Results: Patients with SpA presented higher prevalence of CVD comorbidities compared to HDs. As much as 20% of SpA patients showed atherosclerotic plaques. SpA patients showed significant elevated circulating levels of 12 CVD-related proteins compared to HDs. Among them, MMP9, UPAR, PGLYRP1, RARRES2, PDGFA and CHI3L1 were significantly associated with acute phase reactants, whereas GDF15 was related to mSASS. GDF15, MMP9 and CTSB were associated with hypertension. GDF15 and CTSB were associated with uveitis and CHI3L1, CTSB, GDF15, TNFR1 and CTSD with hyperuricemia. Interestingly, patients with atherosclerotic plaques showed significant higher levels of CTSB, IL2RA, GDF15 compared to those without plaques. Among them, levels of GDF15 and CTSB could distinguish patients with atherosclerotic plaques with a high accuracy (AUC=0.80 and AUC=0.72, respectively). On the other hand, we identified DNA methylation levels within 81 CpG sites associated with circulating CVD-related proteins. Methylation of GDF-15 and CTSB genes in whole blood significantly correlated to the plasma levels of those proteins. In addition, GDF-15 and CTSB methylation was directly related to the presence of atherosclerotic plaques and exhibited a high predictive value (AUC=0.84). The combining information on GDF-15 and CTSB circulating levels and whole-blood DNA methylation was the best marker to identify patients with atherosclerotic plaques (AUC=0.93)
Conclusion: 1) SpA patients present an altered CVD proteome profile that is associated with CVD comorbidities and clinical aspects of the disease; 2) DNA methylation patterns and levels of GDF15 and CTSB could be use as potential subclinical CVD biomarkers; 3) epigenetic markers boost the predictive ability and can harbor additional information about underlying biological process in the process of atherosclerotic plaque formation.

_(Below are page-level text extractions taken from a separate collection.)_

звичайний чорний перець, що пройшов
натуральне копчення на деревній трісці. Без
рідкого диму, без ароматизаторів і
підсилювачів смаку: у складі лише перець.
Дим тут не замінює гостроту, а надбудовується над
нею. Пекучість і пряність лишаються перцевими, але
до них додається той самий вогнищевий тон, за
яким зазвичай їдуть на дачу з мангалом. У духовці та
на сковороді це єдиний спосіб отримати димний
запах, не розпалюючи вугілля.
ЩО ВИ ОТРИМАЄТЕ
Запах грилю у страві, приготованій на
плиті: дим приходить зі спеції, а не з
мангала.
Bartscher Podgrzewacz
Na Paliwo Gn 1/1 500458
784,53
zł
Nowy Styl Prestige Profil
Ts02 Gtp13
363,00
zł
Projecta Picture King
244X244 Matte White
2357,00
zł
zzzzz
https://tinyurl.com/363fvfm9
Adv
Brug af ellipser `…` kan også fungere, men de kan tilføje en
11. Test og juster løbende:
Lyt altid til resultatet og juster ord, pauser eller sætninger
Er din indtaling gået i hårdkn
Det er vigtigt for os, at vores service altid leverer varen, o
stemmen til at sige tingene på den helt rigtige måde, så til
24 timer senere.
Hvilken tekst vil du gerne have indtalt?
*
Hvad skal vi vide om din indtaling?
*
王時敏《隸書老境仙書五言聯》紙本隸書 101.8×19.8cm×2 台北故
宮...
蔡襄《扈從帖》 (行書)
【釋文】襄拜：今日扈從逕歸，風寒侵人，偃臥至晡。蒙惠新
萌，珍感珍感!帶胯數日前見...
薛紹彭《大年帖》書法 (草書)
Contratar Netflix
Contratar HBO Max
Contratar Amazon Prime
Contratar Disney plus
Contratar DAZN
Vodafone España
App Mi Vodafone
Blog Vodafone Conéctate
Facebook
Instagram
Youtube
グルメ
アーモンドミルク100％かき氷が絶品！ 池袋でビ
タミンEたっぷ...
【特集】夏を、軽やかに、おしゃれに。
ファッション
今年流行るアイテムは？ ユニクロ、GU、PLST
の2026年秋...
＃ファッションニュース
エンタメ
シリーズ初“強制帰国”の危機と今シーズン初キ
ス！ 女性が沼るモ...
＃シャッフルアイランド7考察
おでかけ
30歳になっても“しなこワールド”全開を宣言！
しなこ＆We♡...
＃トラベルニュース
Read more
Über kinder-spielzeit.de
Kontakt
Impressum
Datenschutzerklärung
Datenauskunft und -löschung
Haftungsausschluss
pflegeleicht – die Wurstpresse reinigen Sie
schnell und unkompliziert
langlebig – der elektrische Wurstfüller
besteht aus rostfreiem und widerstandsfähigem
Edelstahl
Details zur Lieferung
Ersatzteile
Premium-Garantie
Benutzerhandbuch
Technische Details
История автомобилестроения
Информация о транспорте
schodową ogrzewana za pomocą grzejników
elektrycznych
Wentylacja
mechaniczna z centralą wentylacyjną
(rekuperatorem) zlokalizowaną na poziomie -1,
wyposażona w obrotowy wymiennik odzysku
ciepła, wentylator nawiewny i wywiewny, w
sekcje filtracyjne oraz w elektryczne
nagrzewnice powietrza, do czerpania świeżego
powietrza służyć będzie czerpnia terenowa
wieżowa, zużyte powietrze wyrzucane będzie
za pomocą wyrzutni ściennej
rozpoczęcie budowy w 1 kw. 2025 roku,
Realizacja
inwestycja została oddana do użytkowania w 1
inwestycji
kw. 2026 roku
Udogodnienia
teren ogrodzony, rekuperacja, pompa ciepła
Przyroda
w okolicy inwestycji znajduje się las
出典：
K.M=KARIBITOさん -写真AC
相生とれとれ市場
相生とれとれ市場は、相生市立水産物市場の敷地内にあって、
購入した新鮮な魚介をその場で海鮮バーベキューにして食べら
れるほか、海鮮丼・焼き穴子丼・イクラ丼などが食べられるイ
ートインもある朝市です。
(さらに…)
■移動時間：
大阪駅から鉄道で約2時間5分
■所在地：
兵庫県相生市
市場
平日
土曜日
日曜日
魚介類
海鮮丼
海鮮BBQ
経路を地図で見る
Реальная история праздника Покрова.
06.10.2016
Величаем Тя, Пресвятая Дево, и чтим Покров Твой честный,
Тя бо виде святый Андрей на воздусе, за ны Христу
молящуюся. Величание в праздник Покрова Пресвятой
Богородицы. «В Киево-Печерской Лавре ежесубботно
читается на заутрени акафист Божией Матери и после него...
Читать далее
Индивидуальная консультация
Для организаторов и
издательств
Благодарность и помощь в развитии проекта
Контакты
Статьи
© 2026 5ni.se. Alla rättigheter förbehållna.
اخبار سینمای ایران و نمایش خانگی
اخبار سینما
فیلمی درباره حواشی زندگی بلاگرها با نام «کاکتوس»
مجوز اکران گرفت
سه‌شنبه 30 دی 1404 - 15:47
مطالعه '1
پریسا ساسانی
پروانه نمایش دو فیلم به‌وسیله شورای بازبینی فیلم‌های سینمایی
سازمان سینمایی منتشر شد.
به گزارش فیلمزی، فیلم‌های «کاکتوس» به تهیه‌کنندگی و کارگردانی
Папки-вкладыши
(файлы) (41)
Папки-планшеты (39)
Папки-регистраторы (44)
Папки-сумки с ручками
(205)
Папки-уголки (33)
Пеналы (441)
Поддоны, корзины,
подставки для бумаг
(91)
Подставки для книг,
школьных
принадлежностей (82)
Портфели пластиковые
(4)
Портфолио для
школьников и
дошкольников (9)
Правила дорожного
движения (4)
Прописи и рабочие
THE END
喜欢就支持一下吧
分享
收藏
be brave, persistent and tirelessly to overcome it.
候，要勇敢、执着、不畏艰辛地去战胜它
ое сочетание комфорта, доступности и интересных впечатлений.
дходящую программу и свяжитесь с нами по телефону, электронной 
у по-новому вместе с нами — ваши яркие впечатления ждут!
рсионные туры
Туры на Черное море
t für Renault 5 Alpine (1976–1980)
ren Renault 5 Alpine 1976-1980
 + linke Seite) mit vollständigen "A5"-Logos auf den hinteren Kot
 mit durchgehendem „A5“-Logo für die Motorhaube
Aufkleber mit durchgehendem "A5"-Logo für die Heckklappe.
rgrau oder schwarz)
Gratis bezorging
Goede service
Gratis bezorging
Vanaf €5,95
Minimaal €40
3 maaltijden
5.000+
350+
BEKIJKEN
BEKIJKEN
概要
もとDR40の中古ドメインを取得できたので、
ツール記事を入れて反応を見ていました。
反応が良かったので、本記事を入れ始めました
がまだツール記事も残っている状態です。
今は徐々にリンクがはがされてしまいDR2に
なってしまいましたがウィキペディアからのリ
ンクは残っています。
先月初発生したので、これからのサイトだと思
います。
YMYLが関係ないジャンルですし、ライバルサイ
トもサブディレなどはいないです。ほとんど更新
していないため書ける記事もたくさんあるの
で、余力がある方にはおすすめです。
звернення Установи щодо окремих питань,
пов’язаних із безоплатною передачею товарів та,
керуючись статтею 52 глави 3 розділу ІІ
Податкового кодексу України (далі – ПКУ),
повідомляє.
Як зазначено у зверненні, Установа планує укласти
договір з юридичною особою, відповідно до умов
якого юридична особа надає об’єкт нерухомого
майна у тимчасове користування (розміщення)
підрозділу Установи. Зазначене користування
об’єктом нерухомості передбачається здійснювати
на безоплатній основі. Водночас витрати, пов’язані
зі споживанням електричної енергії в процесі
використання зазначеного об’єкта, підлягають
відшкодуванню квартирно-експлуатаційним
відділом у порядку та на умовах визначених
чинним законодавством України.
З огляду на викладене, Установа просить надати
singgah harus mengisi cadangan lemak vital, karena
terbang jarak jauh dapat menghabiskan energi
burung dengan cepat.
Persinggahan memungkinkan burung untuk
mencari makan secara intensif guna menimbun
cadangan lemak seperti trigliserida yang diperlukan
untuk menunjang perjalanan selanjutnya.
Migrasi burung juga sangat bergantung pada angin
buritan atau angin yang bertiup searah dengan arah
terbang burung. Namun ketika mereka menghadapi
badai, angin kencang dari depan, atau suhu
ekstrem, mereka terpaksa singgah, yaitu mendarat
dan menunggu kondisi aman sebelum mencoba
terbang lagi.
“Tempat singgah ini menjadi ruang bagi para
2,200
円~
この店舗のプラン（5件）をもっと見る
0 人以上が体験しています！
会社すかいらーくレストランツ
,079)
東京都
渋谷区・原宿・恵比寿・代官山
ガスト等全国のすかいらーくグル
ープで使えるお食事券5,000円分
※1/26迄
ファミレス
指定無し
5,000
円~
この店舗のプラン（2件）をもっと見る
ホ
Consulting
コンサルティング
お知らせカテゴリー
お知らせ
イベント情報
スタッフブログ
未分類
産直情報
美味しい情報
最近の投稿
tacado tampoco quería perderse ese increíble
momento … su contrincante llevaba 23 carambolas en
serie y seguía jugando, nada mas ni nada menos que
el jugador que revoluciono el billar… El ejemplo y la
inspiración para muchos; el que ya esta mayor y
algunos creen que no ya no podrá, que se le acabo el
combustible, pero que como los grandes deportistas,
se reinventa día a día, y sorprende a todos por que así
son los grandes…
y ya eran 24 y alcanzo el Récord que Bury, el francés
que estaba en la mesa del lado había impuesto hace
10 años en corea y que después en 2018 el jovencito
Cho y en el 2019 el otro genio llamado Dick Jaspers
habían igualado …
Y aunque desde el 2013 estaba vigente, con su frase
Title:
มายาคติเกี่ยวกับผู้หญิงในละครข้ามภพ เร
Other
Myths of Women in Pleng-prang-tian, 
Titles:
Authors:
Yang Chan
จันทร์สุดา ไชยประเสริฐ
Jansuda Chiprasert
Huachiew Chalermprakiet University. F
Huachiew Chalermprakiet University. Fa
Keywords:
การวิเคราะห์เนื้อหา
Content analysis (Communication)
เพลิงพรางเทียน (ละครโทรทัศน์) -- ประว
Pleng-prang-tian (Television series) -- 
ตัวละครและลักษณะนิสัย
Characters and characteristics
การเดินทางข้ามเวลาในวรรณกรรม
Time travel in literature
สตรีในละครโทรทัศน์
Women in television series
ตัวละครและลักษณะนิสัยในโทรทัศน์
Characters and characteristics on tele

Disclosures: I. Arias-de la Rosa, None; E. Carnero-Montoro, None; l. Ladehesa-Pineda, None; C. Lopez-Medina, None; R. Ortega-Castro, None; M. Abalos-Aguilera, None; D. Dominguez-Toro, None; M. Martinez-Bueno, None; R. Dominguez, None; O. Castellini, None; G. Barturen, None; C. López-Pedrera, None; E. Collantes, None; M. Alarcon-Riquelme, None; N. Barbarroja, None.